### Work required
Copy the records without any change, from their first line up to and including the line that contains "state / province: Attica".

[Source records]
= = = = =
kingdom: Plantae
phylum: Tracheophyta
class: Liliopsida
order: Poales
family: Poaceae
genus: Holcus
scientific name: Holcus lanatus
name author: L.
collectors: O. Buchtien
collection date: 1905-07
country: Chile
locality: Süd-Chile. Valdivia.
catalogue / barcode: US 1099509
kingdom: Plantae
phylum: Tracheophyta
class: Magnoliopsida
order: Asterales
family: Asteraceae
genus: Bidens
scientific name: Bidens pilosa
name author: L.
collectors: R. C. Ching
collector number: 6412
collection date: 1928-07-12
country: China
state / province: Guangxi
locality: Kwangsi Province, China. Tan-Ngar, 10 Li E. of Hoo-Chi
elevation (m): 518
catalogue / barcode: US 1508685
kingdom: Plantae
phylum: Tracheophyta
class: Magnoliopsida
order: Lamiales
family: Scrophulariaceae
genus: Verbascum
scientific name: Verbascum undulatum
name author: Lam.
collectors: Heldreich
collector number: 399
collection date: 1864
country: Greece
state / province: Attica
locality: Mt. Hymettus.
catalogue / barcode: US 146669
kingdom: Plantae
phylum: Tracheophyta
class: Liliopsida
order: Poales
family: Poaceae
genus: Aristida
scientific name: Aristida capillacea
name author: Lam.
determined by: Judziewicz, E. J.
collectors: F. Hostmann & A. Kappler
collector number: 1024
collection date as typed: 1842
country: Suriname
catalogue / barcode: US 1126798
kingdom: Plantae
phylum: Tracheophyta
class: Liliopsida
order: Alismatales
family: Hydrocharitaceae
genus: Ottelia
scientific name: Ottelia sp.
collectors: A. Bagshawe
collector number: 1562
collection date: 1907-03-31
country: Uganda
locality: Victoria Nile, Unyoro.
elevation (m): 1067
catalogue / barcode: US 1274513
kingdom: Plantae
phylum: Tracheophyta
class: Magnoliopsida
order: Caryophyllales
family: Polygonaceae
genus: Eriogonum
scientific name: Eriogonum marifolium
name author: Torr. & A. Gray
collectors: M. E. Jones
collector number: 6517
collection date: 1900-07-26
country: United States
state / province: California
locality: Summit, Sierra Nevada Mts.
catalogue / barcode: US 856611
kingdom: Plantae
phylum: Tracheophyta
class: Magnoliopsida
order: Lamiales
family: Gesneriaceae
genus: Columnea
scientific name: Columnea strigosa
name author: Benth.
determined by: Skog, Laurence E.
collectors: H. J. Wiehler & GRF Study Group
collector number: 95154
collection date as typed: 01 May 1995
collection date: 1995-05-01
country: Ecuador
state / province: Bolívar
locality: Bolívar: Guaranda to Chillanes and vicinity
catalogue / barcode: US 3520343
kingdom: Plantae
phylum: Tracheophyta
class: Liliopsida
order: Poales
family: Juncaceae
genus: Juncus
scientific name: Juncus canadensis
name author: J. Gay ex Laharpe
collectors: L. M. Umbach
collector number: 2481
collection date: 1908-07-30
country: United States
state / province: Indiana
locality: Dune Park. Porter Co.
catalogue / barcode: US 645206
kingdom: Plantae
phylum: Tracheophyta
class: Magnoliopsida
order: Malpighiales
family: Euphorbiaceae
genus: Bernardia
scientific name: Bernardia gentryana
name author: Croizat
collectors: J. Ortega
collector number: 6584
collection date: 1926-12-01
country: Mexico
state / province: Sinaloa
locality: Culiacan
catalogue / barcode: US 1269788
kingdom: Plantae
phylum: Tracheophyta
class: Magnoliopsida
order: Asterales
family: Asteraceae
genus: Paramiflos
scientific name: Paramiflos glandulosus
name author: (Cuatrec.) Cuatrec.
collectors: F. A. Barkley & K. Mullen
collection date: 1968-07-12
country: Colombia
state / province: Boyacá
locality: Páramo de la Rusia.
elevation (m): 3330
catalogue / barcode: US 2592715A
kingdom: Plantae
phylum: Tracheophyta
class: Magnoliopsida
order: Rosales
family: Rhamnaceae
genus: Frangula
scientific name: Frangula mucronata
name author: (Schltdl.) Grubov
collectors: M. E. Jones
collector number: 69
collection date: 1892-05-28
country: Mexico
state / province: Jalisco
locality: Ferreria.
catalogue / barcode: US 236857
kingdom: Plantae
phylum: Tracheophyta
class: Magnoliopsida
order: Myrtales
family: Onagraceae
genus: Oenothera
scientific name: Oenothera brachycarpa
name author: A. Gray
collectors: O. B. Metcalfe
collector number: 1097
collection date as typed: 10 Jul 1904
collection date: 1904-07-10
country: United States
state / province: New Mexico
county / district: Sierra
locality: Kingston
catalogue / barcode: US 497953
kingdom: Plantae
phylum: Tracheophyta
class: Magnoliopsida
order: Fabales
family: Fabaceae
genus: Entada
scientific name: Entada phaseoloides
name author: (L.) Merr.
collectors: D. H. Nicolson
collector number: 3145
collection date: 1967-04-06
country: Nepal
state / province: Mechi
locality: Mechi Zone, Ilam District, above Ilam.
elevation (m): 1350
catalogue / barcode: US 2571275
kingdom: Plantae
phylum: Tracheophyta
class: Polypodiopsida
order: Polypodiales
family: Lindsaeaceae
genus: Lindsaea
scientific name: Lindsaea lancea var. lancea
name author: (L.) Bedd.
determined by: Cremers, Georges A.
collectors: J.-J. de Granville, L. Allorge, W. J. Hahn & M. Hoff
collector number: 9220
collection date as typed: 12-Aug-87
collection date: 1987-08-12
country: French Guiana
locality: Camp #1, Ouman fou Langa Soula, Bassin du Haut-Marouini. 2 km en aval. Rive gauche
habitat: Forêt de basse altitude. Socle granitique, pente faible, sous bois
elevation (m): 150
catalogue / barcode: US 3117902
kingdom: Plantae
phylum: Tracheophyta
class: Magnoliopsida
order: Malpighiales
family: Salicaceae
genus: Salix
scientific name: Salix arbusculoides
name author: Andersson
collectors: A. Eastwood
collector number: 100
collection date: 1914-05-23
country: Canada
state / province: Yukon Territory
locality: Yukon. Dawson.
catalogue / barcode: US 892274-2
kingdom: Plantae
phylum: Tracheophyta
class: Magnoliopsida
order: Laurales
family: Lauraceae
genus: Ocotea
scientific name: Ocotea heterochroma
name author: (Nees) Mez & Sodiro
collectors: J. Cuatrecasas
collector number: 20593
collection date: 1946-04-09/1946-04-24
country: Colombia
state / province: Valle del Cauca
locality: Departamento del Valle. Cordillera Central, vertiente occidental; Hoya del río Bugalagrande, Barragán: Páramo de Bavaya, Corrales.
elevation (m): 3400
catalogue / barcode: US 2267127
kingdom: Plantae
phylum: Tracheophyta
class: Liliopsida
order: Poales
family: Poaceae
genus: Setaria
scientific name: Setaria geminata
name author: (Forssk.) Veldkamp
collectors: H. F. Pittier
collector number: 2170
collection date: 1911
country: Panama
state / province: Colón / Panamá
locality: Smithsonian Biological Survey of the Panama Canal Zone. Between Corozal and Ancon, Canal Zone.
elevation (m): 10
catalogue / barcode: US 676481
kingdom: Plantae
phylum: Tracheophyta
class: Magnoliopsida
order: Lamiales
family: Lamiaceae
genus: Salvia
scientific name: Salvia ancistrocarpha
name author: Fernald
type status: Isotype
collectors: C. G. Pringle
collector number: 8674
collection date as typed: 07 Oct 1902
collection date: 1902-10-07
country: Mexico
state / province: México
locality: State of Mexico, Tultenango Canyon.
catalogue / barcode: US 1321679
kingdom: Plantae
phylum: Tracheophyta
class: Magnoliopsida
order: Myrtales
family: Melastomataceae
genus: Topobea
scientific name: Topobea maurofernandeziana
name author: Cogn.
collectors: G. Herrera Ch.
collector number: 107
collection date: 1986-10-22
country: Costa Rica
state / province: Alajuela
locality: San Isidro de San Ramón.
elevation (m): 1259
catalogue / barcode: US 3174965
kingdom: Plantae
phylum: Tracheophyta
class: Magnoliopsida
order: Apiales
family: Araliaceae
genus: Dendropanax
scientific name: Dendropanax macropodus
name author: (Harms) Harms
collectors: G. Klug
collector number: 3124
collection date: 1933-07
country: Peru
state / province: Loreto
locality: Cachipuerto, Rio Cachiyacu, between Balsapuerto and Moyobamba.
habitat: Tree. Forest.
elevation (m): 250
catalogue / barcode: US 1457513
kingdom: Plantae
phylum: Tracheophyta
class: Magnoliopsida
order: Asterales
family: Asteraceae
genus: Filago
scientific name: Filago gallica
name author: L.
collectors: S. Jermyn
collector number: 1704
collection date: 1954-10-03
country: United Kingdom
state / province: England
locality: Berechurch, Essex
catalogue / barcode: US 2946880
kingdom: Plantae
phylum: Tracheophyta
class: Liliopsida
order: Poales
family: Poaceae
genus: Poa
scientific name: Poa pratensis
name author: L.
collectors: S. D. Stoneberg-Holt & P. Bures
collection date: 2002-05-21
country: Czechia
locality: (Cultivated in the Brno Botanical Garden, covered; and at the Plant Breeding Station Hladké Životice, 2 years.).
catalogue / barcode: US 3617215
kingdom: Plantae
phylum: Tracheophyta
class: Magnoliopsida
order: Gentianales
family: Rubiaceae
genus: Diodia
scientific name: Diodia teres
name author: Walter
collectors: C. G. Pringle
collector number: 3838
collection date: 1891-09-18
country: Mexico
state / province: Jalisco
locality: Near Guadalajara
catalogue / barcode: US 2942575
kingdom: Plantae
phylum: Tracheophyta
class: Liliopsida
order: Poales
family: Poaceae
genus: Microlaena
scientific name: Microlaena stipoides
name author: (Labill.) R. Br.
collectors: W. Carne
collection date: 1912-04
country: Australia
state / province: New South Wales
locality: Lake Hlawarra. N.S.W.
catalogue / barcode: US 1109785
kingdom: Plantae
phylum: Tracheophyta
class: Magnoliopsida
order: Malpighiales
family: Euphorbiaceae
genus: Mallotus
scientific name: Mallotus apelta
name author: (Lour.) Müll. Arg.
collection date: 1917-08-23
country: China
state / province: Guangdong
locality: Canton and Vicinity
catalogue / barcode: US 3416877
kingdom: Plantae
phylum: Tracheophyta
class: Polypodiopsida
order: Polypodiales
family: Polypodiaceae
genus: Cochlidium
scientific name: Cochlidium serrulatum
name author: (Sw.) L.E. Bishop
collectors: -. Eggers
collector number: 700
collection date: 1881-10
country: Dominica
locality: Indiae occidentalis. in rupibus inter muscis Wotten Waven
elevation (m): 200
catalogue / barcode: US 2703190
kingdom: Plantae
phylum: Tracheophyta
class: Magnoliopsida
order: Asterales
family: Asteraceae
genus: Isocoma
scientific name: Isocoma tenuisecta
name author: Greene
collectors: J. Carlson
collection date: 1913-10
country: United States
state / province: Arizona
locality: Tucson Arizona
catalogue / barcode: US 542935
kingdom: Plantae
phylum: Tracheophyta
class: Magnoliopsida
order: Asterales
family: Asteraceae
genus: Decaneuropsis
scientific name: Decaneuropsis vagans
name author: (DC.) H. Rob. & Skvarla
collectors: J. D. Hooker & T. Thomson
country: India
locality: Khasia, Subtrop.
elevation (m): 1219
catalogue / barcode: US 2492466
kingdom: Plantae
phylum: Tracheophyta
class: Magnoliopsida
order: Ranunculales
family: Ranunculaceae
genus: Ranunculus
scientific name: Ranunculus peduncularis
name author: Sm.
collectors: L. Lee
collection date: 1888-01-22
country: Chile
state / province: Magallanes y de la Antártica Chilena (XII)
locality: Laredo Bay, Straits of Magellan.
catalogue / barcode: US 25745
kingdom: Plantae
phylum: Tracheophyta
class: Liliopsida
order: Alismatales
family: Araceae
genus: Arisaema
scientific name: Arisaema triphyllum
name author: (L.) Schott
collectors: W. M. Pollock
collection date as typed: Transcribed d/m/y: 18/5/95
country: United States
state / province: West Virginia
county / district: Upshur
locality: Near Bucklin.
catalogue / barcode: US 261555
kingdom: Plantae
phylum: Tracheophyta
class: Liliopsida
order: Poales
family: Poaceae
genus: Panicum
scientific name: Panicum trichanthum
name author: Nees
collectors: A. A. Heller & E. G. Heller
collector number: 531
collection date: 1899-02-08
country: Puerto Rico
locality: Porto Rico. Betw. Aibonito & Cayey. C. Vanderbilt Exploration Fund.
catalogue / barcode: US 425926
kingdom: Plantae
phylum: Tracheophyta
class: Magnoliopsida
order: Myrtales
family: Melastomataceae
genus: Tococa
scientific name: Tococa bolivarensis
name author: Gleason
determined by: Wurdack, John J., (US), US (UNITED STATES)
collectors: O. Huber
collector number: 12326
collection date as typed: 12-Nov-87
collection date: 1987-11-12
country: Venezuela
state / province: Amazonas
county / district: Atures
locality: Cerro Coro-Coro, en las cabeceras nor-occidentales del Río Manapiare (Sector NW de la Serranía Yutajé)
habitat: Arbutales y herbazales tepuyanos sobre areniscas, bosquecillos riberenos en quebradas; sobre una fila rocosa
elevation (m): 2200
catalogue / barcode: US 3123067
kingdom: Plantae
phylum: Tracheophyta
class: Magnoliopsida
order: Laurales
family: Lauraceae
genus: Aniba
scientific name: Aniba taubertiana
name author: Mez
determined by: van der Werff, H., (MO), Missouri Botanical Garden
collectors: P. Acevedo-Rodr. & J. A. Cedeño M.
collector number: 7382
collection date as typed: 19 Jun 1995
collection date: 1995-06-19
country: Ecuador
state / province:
= = = = =
### The answer
kingdom: Plantae
phylum: Tracheophyta
class: Liliopsida
order: Poales
family: Poaceae
genus: Holcus
scientific name: Holcus lanatus
name author: L.
collectors: O. Buchtien
collection date: 1905-07
country: Chile
locality: Süd-Chile. Valdivia.
catalogue / barcode: US 1099509
kingdom: Plantae
phylum: Tracheophyta
class: Magnoliopsida
order: Asterales
family: Asteraceae
genus: Bidens
scientific name: Bidens pilosa
name author: L.
collectors: R. C. Ching
collector number: 6412
collection date: 1928-07-12
country: China
state / province: Guangxi
locality: Kwangsi Province, China. Tan-Ngar, 10 Li E. of Hoo-Chi
elevation (m): 518
catalogue / barcode: US 1508685
kingdom: Plantae
phylum: Tracheophyta
class: Magnoliopsida
order: Lamiales
family: Scrophulariaceae
genus: Verbascum
scientific name: Verbascum undulatum
name author: Lam.
collectors: Heldreich
collector number: 399
collection date: 1864
country: Greece
state / province: Attica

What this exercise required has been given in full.